Apollo Global Management LLC and Ares Management LP are among private equity titans that scored a victory earlier this year when they persuaded Congress to let lending companies they control ramp up risk.

Now, as lawmakers engage in frantic negotiations to avoid a government shutdown, the industry is back in Washington seeking more.

At issue are business development companies, which provide loans to small and medium sized businesses and are part of a private lending boom that’s exploded since the 2008 financial crisis. As Congress debates year-end legislation to fund federal agencies, BDCs are urging lawmakers to add a measure that benefits their industry. The push is part of a broader lobbying campaign to get regulators to ease rules.

Congress has already shown it’s willing to help BDCs, which have financed a number of businesses in politicians’ home states that struggled to get loans from banks. In passing an earlier spending bill in March, lawmakers attached a provision that allowed BDCs to double their leverage -- in other words, borrow more money to fund loans. While that change could make the companies more profitable, it would also exacerbate losses if the businesses they lend to default.

Read More: In Private Credit Boom, 10% Yields and a Whole Lot of Risk

In recent months, Apollo and Ares have set their sights on the Securities and Exchange Commission. They want the agency to remove what they say is a key hurdle to BDC growth: Complicated regulations that make it difficult for mutual funds and other big money managers to invest in the companies.

As part of the industry’s campaign, it’s urging lawmakers to add a measure to the end-of-year funding bill that would force the SEC’s hand, according to lobbyists and congressional staffers. But there are risks. Revamping SEC rules could expose more investors - including retirement savers -- to the indebted businesses that BDCs lend to.

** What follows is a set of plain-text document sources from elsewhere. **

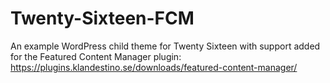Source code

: # Twenty-Sixteen-FCM
An example WordPress child theme for Twenty Sixteen with support added for the Featured Content Manager plugin: https://plugins.klandestino.se/downloads/featured-content-manager/
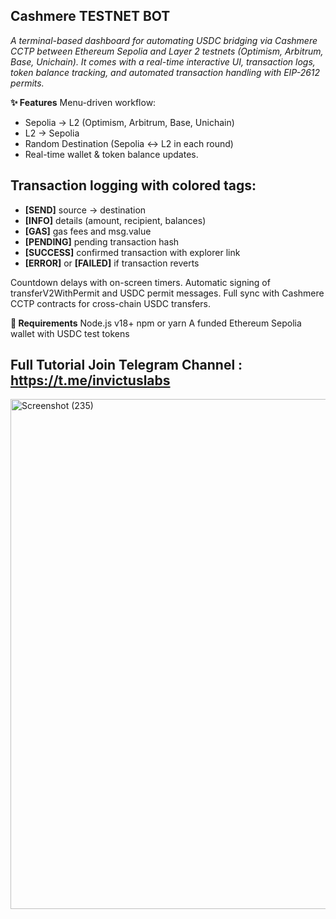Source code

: ## Cashmere TESTNET BOT

*A terminal-based dashboard for automating USDC bridging via Cashmere CCTP between Ethereum Sepolia and Layer 2 testnets (Optimism, Arbitrum, Base, Unichain).
It comes with a real-time interactive UI, transaction logs, token balance tracking, and automated transaction handling with EIP-2612 permits.*

**✨ Features**
Menu-driven workflow:
- Sepolia → L2 (Optimism, Arbitrum, Base, Unichain)
- L2 → Sepolia
- Random Destination (Sepolia ↔ L2 in each round)
- Real-time wallet & token balance updates.

## Transaction logging with colored tags:
- **[SEND]** source → destination
- **[INFO]** details (amount, recipient, balances)
- **[GAS]** gas fees and msg.value
- **[PENDING]** pending transaction hash
- **[SUCCESS]** confirmed transaction with explorer link
- **[ERROR]** or **[FAILED]** if transaction reverts

Countdown delays with on-screen timers.
Automatic signing of transferV2WithPermit and USDC permit messages.
Full sync with Cashmere CCTP contracts for cross-chain USDC transfers.

**🔧 Requirements**
Node.js v18+
npm or yarn
A funded Ethereum Sepolia wallet with USDC test tokens

## Full Tutorial Join Telegram Channel : https://t.me/invictuslabs
<img width="1471" height="816" alt="Screenshot (235)" src="https://github.com/user-attachments/assets/b88c7a1f-cc97-4ef4-91f9-7c6fc750972d" />
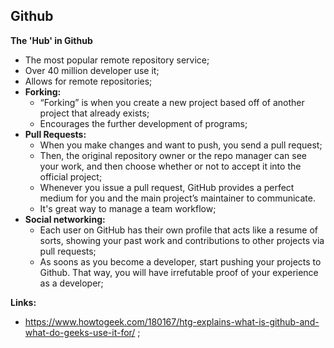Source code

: ## Github

**The 'Hub' in Github**

- The most popular remote repository service;
- Over 40 million developer use it;
- Allows for remote repositories;
- **Forking:**
  - “Forking” is when you create a new project based off of another project that already exists;
  - Encourages the further development of programs;
- **Pull Requests:**
  - When you make changes and want to push, you send a pull request;
  - Then, the original repository owner or the repo manager can see your work, and then choose whether or not to accept it into the official project;
  - Whenever you issue a pull request, GitHub provides a perfect medium for you and the main project’s maintainer to communicate.
  - It's great way to manage a team workflow;
- **Social networking:**
  - Each user on GitHub has their own profile that acts like a resume of sorts, showing your past work and contributions to other projects via pull requests;
  - As soons as you become a developer, start pushing your projects to Github. That way, you will have irrefutable proof of your experience as a developer;

**Links:**

- https://www.howtogeek.com/180167/htg-explains-what-is-github-and-what-do-geeks-use-it-for/ ;
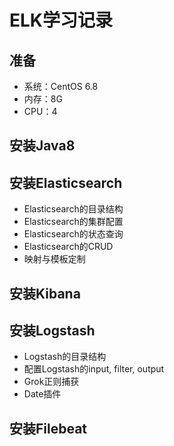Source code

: # ELK学习记录 #

## 准备 ##
- 系统：CentOS 6.8
- 内存：8G
- CPU：4




## 安装Java8 ##

## 安装Elasticsearch ##
- Elasticsearch的目录结构
- Elasticsearch的集群配置
- Elasticsearch的状态查询
- Elasticsearch的CRUD
- 映射与模板定制


## 安装Kibana ##
## 安装Logstash ##
- Logstash的目录结构
- 配置Logstash的input, filter, output
- Grok正则捕获
- Date插件

## 安装Filebeat ##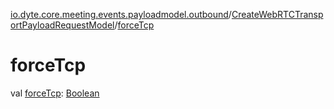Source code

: [io.dyte.core.meeting.events.payloadmodel.outbound](../index.md)/[CreateWebRTCTransportPayloadRequestModel](index.md)/[forceTcp](force-tcp.md)

# forceTcp


val [forceTcp](force-tcp.md): [Boolean](https://kotlinlang.org/api/latest/jvm/stdlib/kotlin/-boolean/index.html)
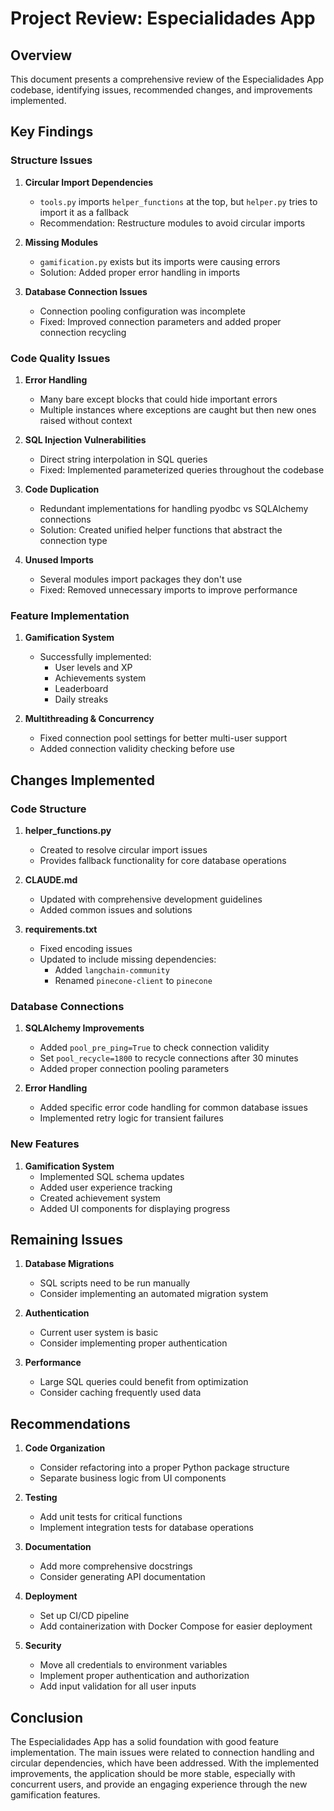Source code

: # Project Review: Especialidades App

## Overview

This document presents a comprehensive review of the Especialidades App codebase, identifying issues, recommended changes, and improvements implemented.

## Key Findings

### Structure Issues

1. **Circular Import Dependencies**
   - `tools.py` imports `helper_functions` at the top, but `helper.py` tries to import it as a fallback
   - Recommendation: Restructure modules to avoid circular imports

2. **Missing Modules**
   - `gamification.py` exists but its imports were causing errors
   - Solution: Added proper error handling in imports

3. **Database Connection Issues**
   - Connection pooling configuration was incomplete
   - Fixed: Improved connection parameters and added proper connection recycling

### Code Quality Issues

1. **Error Handling**
   - Many bare except blocks that could hide important errors
   - Multiple instances where exceptions are caught but then new ones raised without context

2. **SQL Injection Vulnerabilities**
   - Direct string interpolation in SQL queries
   - Fixed: Implemented parameterized queries throughout the codebase

3. **Code Duplication**
   - Redundant implementations for handling pyodbc vs SQLAlchemy connections
   - Solution: Created unified helper functions that abstract the connection type

4. **Unused Imports**
   - Several modules import packages they don't use
   - Fixed: Removed unnecessary imports to improve performance

### Feature Implementation

1. **Gamification System**
   - Successfully implemented:
     - User levels and XP
     - Achievements system
     - Leaderboard
     - Daily streaks

2. **Multithreading & Concurrency**
   - Fixed connection pool settings for better multi-user support
   - Added connection validity checking before use

## Changes Implemented

### Code Structure

1. **helper_functions.py**
   - Created to resolve circular import issues
   - Provides fallback functionality for core database operations

2. **CLAUDE.md**
   - Updated with comprehensive development guidelines
   - Added common issues and solutions

3. **requirements.txt**
   - Fixed encoding issues
   - Updated to include missing dependencies:
     - Added `langchain-community`
     - Renamed `pinecone-client` to `pinecone`

### Database Connections

1. **SQLAlchemy Improvements**
   - Added `pool_pre_ping=True` to check connection validity
   - Set `pool_recycle=1800` to recycle connections after 30 minutes
   - Added proper connection pooling parameters

2. **Error Handling**
   - Added specific error code handling for common database issues
   - Implemented retry logic for transient failures

### New Features

1. **Gamification System**
   - Implemented SQL schema updates
   - Added user experience tracking
   - Created achievement system
   - Added UI components for displaying progress

## Remaining Issues

1. **Database Migrations**
   - SQL scripts need to be run manually
   - Consider implementing an automated migration system

2. **Authentication**
   - Current user system is basic
   - Consider implementing proper authentication

3. **Performance**
   - Large SQL queries could benefit from optimization
   - Consider caching frequently used data

## Recommendations

1. **Code Organization**
   - Consider refactoring into a proper Python package structure
   - Separate business logic from UI components

2. **Testing**
   - Add unit tests for critical functions
   - Implement integration tests for database operations

3. **Documentation**
   - Add more comprehensive docstrings
   - Consider generating API documentation

4. **Deployment**
   - Set up CI/CD pipeline
   - Add containerization with Docker Compose for easier deployment

5. **Security**
   - Move all credentials to environment variables
   - Implement proper authentication and authorization
   - Add input validation for all user inputs

## Conclusion

The Especialidades App has a solid foundation with good feature implementation. The main issues were related to connection handling and circular dependencies, which have been addressed. With the implemented improvements, the application should be more stable, especially with concurrent users, and provide an engaging experience through the new gamification features.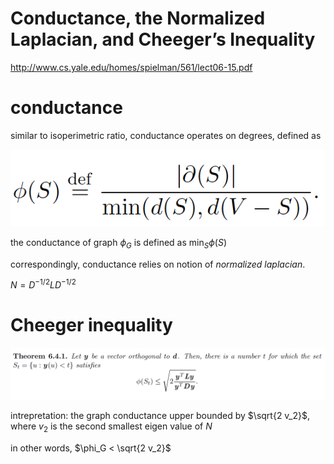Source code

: # Conductance, the Normalized Laplacian, and Cheeger’s Inequality

http://www.cs.yale.edu/homes/spielman/561/lect06-15.pdf

# conductance

similar to isoperimetric ratio, conductance operates on degrees,  defined as

![](figs/6/conductance-def.png)

the conductance of graph $`\phi_G`$ is defined as $`\min_S \phi(S)`$

correspondingly, conductance relies on notion of *normalized laplacian*.

$`N=D^{-1/2} L D^{-1/2}`$

# Cheeger inequality

![](figs/6/cheeger-ineq.png)

intrepretation: the graph conductance upper bounded by $`\sqrt{2 v_2}`$, where $`v_2`$ is the second smallest eigen value of $`N`$

in other words, $`\phi_G < \sqrt{2 v_2}`$ 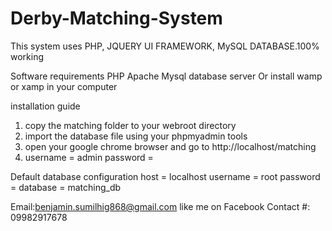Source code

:# Derby-Matching-System
This system uses PHP, JQUERY UI FRAMEWORK, MySQL DATABASE.100% working

Software requirements
 PHP 
 Apache
 Mysql database server
 Or 
 install wamp or xamp in your computer


installation guide

1. copy the matching folder to your webroot directory
2. import the database file using your phpmyadmin tools
3. open your google chrome browser and go to http://localhost/matching
4. username   = admin
   password   = 


Default database configuration
		host		= localhost
		username	= root
		password	= 
		database    = matching_db
		
Email:benjamin.sumilhig868@gmail.com
like me on Facebook
Contact #: 09982917678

“The nature of the BDC model is to take credit risk, and at the next downturn, losses will absolutely pick up,” said Jason Arnold, an analyst at RBC Capital Markets who follows BDCs. “But it isn’t crystal clear how high those losses will be. And in the short term, this change would be a big plus for investors and the companies.”

Apollo, Ares, KKR & Co., BlackRock Inc. and Goldman Sachs Group Inc.’s asset management unit operate some of the biggest BDCs. The money managers profit by charging BDC investors fees for overseeing the companies’ loan portfolios. BDCs manage a combined $97 billion, more than double their assets five years ago.

“The growth of private lending is good public policy -- providing needed capital to middle market companies that drive GDP growth,” Joseph Glatt, an Apollo BDC lawyer, and Joshua Bloomstein, an Ares BDC attorney, said in a joint statement.